For a tragic example, ponder the case of Joshua Brown, who was test driving a Tesla self-drive car on a bright sunny day in May of 2016.  Joshua was supposed to have his hands and his human brain ready to take the wheel at all times.  The details are a bit sketchy, but the car went full speed under the trailer of an 18-wheeler, a horrific accident which Mr. Brown did not survive (requiescat in pace).  According to the official laconic statement from Tesla “neither autopilot nor the driver noticed the white side of the tractor-trailer against a brightly lit sky, so the brake was not applied”. The driver of the truck claimed he could hear a Harry Potter movie playing in the crashed car, and it was still playing as the car kept speeding down the highway, its top sheared off, until it struck a telephone pole a quarter of a mile away.

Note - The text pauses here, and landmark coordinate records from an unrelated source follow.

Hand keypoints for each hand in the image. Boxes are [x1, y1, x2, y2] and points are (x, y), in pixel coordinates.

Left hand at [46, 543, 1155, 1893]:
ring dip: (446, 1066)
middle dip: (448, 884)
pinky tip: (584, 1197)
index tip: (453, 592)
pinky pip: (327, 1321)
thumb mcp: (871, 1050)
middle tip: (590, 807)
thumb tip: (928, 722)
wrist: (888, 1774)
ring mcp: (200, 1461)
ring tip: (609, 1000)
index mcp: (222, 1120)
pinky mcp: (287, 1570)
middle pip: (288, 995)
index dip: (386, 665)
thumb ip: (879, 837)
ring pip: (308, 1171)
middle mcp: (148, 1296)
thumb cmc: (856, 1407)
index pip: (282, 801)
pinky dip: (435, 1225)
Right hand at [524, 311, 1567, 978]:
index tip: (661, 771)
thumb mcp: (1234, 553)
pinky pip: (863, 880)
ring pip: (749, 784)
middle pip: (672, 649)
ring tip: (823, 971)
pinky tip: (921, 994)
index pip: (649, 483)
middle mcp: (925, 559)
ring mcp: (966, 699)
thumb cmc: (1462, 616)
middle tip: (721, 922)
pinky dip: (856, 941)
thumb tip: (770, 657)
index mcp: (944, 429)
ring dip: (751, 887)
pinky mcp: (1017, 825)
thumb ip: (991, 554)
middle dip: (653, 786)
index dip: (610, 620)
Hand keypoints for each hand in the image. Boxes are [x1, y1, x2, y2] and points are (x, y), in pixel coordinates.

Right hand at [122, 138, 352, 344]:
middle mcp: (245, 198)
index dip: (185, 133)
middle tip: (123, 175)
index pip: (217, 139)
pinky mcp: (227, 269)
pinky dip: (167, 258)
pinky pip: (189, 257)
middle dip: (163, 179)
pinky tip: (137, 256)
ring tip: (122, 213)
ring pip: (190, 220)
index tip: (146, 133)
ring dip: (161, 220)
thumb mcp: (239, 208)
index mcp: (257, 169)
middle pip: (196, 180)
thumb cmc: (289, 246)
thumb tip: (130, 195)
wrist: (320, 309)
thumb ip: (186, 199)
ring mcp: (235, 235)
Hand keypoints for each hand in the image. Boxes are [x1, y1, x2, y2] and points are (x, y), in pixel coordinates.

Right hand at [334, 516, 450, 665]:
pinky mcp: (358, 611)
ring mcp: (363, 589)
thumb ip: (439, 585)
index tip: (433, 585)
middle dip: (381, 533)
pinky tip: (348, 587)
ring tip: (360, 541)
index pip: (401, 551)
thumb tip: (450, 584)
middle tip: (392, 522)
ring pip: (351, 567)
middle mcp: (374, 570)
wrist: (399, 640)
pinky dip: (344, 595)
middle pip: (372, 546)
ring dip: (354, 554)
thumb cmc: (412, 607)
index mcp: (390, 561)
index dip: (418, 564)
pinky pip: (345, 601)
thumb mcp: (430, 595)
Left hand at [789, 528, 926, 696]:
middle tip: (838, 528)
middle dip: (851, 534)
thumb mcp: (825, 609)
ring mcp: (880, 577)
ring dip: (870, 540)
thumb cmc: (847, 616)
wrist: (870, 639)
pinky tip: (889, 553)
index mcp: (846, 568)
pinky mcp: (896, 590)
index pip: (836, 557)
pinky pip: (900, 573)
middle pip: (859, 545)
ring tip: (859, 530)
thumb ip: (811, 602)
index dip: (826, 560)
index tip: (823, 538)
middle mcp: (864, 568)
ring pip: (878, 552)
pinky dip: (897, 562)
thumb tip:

A human driver, if he were aware and not watching a film, would have noticed that the big, white thing filling his field of vision was attached to a tractor turning left in front of him, and was certainly of a different hue and texture from the blue azure of the sky above and around.  Also, a human driver, even if were so tricked and survived impact, would have stopped the vehicle, and not kept on going full speed like some B-movie zombie-car.  It’s like the joke with the three old ladies out for a drive and, after zipping through the third stop sign, the two passengers say to the driver: “Mildred, you’ve just gone through your third stop sign!”, to which Mildred replies, “What, am I driving?”.  Unlike poor (fictional) Mildred, a computer is not only not aware that it is driving, but is also not aware that it is ‘in’ a car, or playing a game, or writing music.  It just does what it is programmed to do, inexorably and inevitably, which is why I for one will never sit back in a driverless car and, as the song says, just let it drive.


Computers will never be able to see and react to reality in all of its complexity, for the basic reason that reality is not an algorithm.  This is similar to the mistake that Galileo made, thinking that the cosmos could be captured and fully explained by a mathematical model, and why Pope Saint John Paul II had this to say in response 400 years later in a 1992 address to the Pontifical Academy for Science:


 The emergence of the subject of complexity probably marks in the history of the natural sciences a stage as important as the stage which bears relation to the name of Galileo, when a univocal model of order seemed to be obvious. Complexity indicates precisely that, in order to account for the rich variety of reality, we must have recourse to a number of different models.


Reality, and all that can happen as things unfold in God’s providence, is not deterministic, and its infinite richness requires many ‘models’, or paradigms, even to begin understanding and responding to it.  So don’t expect artificial intelligence, such as it is, to take over the art and music world anytime soon, or indeed ever.  We still need creators, inventors, writers, artists, and, I would argue, human drivers and pilots and surgeons, in fact, all of us, to strive to go beyond where we now are, to transcend our own ‘algorithms’, our own sense of limitation and functionality.  It is this which makes us in God’s image, our capacity to relate to persons and to things as they really are, in all their infinite depth and beauty as reflecting their Creator.


Sure enough, like their artificial analogues, humans will never get all of it, but at least we get it.